Personal information
- Born: July 11, 1985 (age 40) Woodbury, New Jersey, U.S.
- Height: 6 ft 0 in (1.83 m)
- Weight: 252 lb (114 kg)

Career information
- High school: Lewisberry (PA) Red Land
- College: Georgia Tech
- NFL draft: 2008: undrafted

Career history
- Kansas City Chiefs (2008–2010); Atlanta Falcons (2011–2012);

Career NFL statistics
- Rushing attempts: 4
- Rushing yards: 3
- Rushing touchdowns: 1
- Receptions: 27
- Receiving yards: 155
- Stats at Pro Football Reference

= Mike Cox (fullback) =

American football player (born 1985)

Michael Lawrence Cox (born July 11, 1985) is an American former professional football player who was a fullback in the National Football League (NFL). He played college football for the Georgia Tech Yellow Jackets. He was undrafted in the 2008 NFL draft, but signed as a free agent with the Kansas City Chiefs. Cox graduated from Red Land High School in 2004.

==Professional career==

Undrafted in 2008, he began as the starting fullback in Week 1 against the New England Patriots and garnered two receptions. Cox later paved the way on the Chiefs, helping Jamaal Charles rush for 1,000 yards in 2009. He scored his only NFL touchdown in the season finale against the Denver Broncos. The next year Cox was an impetus for the Chiefs to lead the NFL in rushing. Kansas went 10-6 and won the AFC West, but lost in the Wild Card round to the Baltimore Ravens.

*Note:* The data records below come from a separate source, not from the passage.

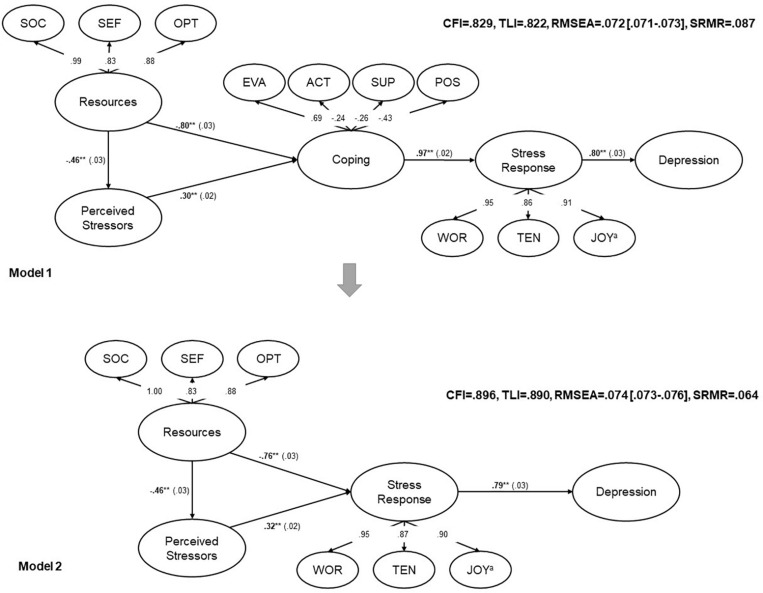
Comparison of the two structural models. Circles: unobserved latent variables, numbers next to the arrows: standardized path coefficients, **p < 0.001, SE in parentheses. aInverted items on this factor. SOC, Sense of coherence; SEF, Self-efficacy; OPT, Optimism; EVA, Evasive coping; ACT, Active coping; SUP, Support seeking; POS, Focus on positive; WOR, Worries; TEN, Tension; CFI, Comparative Fit Index; TLI, Tucker–Lewis Index; RMSEA, root mean square error of approximation, 90% CI in square brackets; SRMR, standardized root mean square residual.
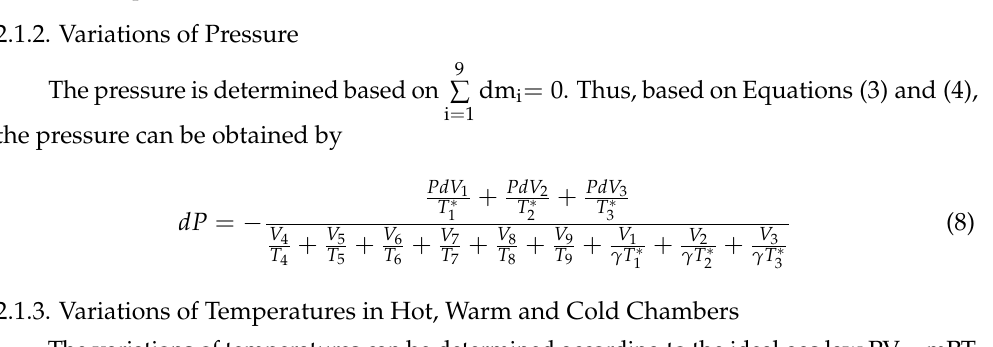
Figure 3. Temperatures in Vuilleumier machines.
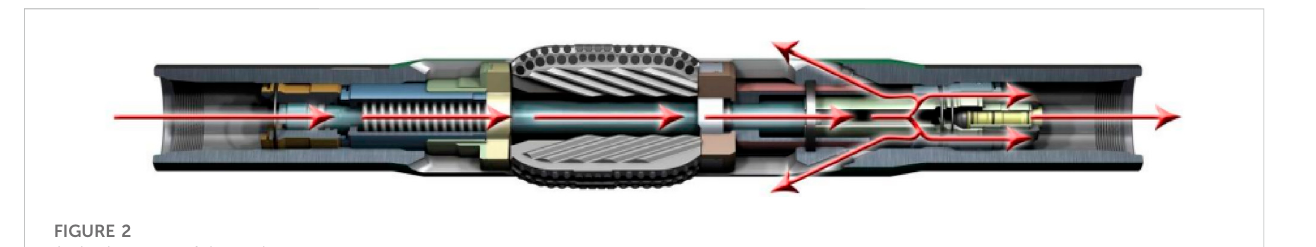
FIGURE 2 Activation state of the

Cox was then released by Chiefs and he signed with the Atlanta Falcons in 2011. He appeared in 9 games with the team before being cut in 2012 after the team signed Lousaka Polite. On November 7, 2012, Cox re-signed with the Falcons after the team released Polite. Cox was with the Falcons for the rest of 2012 through the playoffs, chiefly starting the NFC Championship Game in a close defeat to the San Francisco 49ers. It was also when Cox had his only carry as a Falcon, a 4-yard rush coming out from the Atlanta 1-yard line. He ended his career playing in 59 games with 27 receptions, 5 carries and one touchdown.